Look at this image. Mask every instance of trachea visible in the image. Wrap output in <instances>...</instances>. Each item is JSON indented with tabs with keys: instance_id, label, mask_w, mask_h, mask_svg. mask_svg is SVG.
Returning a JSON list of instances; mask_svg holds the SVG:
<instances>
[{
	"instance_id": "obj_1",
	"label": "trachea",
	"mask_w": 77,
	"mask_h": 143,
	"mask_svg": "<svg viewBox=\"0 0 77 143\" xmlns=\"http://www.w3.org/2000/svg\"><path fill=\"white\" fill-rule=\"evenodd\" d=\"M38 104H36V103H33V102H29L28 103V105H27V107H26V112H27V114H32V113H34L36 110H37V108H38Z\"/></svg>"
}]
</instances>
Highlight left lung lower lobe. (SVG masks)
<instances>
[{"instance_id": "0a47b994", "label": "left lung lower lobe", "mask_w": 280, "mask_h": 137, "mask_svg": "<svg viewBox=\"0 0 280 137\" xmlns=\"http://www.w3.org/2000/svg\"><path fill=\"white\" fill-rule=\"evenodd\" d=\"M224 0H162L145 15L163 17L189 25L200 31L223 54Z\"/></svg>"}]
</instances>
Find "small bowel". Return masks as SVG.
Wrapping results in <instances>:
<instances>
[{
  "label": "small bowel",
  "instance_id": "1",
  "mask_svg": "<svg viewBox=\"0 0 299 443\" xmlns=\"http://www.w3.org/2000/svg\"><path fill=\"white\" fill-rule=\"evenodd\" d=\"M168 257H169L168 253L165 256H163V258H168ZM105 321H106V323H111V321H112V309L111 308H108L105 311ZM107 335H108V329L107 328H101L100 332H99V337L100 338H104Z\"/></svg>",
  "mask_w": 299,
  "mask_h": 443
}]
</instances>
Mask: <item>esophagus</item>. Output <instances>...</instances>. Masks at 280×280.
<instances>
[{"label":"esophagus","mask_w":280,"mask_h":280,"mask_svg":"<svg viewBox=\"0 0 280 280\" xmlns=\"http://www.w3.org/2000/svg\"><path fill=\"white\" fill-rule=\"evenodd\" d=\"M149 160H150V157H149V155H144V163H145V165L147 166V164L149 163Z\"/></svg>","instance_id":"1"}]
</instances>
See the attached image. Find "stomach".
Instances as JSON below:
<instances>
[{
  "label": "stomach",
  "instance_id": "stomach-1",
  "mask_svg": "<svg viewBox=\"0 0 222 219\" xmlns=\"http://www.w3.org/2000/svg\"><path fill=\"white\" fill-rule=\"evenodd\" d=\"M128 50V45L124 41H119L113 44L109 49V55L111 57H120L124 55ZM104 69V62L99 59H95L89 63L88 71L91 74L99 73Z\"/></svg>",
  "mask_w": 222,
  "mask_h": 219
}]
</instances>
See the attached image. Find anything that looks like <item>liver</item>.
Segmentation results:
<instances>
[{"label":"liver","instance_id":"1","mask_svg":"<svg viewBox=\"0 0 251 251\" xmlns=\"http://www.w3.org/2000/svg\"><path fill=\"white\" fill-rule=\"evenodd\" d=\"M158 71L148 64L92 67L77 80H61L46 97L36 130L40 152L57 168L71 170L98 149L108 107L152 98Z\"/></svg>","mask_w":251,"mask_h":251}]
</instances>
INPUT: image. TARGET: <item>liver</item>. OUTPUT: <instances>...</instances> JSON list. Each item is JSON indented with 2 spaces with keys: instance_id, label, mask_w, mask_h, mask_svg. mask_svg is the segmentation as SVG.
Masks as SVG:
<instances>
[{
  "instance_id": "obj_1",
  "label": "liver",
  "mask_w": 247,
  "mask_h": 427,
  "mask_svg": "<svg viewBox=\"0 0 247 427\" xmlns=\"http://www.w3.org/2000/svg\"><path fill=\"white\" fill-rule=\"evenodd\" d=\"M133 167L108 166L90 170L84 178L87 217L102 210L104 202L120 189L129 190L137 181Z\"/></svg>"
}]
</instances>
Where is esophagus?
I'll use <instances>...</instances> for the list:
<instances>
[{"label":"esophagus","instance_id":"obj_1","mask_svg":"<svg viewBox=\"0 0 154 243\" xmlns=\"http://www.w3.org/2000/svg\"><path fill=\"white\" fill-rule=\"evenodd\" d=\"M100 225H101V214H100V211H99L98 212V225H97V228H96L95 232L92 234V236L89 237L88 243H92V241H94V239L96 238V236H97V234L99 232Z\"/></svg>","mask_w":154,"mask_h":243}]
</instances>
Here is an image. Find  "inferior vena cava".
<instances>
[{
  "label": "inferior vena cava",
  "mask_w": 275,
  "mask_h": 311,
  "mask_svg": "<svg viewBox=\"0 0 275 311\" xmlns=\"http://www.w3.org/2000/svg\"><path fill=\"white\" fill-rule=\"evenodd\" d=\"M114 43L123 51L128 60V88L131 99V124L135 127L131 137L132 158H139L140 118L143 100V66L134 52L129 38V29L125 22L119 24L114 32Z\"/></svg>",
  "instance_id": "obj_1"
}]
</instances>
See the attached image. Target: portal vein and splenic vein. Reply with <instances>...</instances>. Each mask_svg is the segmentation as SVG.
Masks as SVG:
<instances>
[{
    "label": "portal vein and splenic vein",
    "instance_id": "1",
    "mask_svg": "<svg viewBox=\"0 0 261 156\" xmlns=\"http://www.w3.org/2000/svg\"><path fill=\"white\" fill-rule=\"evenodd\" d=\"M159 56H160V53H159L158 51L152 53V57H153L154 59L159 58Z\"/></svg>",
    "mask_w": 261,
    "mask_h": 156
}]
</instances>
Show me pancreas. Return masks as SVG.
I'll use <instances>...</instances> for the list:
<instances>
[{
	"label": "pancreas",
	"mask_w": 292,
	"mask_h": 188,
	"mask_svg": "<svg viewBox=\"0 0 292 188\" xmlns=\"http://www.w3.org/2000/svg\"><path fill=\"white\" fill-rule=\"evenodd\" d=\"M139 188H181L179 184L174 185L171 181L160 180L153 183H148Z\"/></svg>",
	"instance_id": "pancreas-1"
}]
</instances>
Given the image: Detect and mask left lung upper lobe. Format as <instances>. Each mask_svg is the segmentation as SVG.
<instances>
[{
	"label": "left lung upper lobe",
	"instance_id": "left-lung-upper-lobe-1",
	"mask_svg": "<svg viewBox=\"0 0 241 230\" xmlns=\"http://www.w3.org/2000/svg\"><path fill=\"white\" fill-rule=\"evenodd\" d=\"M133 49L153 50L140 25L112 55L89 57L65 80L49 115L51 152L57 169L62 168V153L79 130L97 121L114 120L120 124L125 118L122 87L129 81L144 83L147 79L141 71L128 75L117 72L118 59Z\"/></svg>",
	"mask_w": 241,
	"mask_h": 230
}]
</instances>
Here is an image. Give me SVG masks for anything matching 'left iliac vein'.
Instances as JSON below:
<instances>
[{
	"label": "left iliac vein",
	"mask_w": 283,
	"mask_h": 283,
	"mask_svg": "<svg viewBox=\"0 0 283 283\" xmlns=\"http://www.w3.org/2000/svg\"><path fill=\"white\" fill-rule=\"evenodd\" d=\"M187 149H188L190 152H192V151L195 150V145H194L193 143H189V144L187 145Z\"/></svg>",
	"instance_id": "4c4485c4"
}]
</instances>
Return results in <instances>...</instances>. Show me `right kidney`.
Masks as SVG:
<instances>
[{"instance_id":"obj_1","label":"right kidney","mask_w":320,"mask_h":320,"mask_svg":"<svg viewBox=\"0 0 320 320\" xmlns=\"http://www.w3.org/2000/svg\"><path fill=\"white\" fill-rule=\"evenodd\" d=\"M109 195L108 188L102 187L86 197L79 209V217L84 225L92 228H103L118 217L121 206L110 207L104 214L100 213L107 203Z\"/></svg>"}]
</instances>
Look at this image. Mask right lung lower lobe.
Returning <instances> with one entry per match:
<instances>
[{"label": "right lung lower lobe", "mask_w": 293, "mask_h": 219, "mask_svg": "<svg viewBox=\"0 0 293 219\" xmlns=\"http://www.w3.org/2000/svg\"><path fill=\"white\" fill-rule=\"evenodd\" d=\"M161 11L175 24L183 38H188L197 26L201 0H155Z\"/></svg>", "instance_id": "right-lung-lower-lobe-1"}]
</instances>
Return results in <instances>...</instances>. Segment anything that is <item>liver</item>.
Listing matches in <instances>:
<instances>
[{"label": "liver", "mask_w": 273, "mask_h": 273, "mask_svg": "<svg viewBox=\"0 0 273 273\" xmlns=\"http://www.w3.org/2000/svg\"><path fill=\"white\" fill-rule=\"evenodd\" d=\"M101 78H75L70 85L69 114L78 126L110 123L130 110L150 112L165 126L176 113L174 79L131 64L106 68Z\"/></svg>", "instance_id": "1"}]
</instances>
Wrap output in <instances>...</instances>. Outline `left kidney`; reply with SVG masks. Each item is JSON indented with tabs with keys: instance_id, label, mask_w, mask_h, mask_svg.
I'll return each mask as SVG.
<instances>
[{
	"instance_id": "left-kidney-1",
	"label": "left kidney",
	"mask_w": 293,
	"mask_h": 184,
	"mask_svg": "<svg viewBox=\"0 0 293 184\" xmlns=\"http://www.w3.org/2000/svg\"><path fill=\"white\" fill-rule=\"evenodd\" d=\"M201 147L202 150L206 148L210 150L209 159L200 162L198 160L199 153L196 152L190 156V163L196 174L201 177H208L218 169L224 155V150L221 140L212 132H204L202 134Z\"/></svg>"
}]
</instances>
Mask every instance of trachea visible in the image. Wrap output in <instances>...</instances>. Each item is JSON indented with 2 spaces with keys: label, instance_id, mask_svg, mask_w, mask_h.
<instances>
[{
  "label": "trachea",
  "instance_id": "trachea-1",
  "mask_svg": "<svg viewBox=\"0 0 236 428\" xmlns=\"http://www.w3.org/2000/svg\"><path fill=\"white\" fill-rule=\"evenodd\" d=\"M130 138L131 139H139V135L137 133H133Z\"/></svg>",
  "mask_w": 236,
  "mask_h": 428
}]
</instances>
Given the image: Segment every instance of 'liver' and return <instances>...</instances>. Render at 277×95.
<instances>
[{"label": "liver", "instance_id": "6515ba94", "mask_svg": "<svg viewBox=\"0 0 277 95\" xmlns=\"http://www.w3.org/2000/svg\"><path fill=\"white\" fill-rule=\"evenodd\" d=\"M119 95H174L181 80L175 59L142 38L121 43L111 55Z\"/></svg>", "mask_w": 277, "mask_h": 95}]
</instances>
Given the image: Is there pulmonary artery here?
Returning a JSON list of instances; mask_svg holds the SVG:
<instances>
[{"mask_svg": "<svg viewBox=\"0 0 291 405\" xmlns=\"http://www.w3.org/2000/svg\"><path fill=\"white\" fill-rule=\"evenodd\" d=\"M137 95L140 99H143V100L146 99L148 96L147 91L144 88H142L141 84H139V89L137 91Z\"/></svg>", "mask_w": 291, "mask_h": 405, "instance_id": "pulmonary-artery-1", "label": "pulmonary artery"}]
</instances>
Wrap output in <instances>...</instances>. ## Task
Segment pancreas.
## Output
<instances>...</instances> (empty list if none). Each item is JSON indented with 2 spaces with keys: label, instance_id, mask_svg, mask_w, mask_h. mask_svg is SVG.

◆ ◆ ◆

§ **Written exercise**: Collect every line of the material that contains the string "artery".

§ **Exercise answer**:
Given the image: Is there pulmonary artery here?
[{"mask_svg": "<svg viewBox=\"0 0 291 405\" xmlns=\"http://www.w3.org/2000/svg\"><path fill=\"white\" fill-rule=\"evenodd\" d=\"M137 95L140 99H143V100L146 99L148 96L147 91L144 88H142L141 84H139V89L137 91Z\"/></svg>", "mask_w": 291, "mask_h": 405, "instance_id": "pulmonary-artery-1", "label": "pulmonary artery"}]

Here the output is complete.